O jornalista Ancelmo Gois citou a educação como elemento essencial para reverter esse quadro e trouxe para o debate a questão do poder econômico, que, na sua opinião, influencia certas ações. Por sua vez, o militar entrevistado destacou que os rótulos são dados às pessoas de acordo com a classe social a que pertencem. “O rico que vende drogas é chamado pela mídia de jovem de classe média e não de traficante. Por que? Há um arquétipo no Brasil que denomina de traficante somente o pobre e oriundo da favela”, opina o coronel, acrescentando que há uma espécie de cultura do oportunismo na sociedade. “Os policiais que se formam tem ido para as UPPs da capital, desguarnecendo outras localidades. É a história do ‘farinha pouca, meu pirão primeiro’. Quem tem mais poder e voz na sociedade consegue canalizar esforços e recursos para sua área. Por isso, tiro meu chapéu para o atual governo porque eles estão procurando redistribuir e equalizar esse efetivo por todo o estado”, elogia.
A corrupção também foi tema de reflexão durante o ‘Conte Algo que Não Sei’. Jorge da Silva disse que é muito difícil estimular jovens pobres a seguirem o caminho da legalidade. “Quem deveria dar o exemplo no país é justamente quem está envolvido nos esquemas de corrupção. Então fica difícil convencer as pessoas de que têm que largar esse modo de ganhar dinheiro fácil”, explicou.
O desembargador Siro Darlan e o juiz da 2ª Vara de Família de Madureira, Luís Carlos Veloso, participaram do evento como espectadores. Ao final da entrevista, o desembargador leu o relato de uma moradora de comunidade contando que todos os dias morrem policiais, bandidos e moradores e que as crianças têm medo da polícia. O magistrado defendeu que moradores de áreas com UPPs também precisam ser ouvidos em debates como esse promovido pelo Poder Judiciário. “Continuamos cometendo o mesmo erro. Coloca polícia para resolver problema social. Isso se resolve com escola, posto de saúde, lazer, respeito e dignidade”, opina Darlan.

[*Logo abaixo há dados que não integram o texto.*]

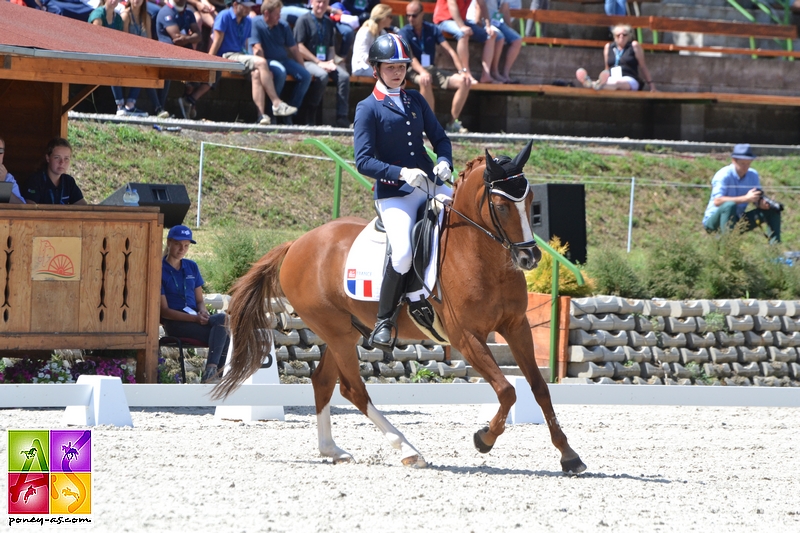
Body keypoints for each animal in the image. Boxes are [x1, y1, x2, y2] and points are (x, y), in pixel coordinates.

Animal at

Já o juiz Luís Carlos Veloso, que faz um trabalho social com jovens de comunidades carentes e também tem origem humilde, disse que falta aproximação da polícia com a população. “O que eu acredito que precisa ser feito é que a polícia precisa se aproximar mais da comunidade para que seus anseios sejam ouvidos”.
O projeto “Conte Algo que Não Sei” é inspirado na coluna do jornal O Globo e idealizado pelo professor e historiador Joel Rufino dos Santos, diretor-geral de Comunicação e de Difusão do Conhecimento (DGCOM) do TJRJ.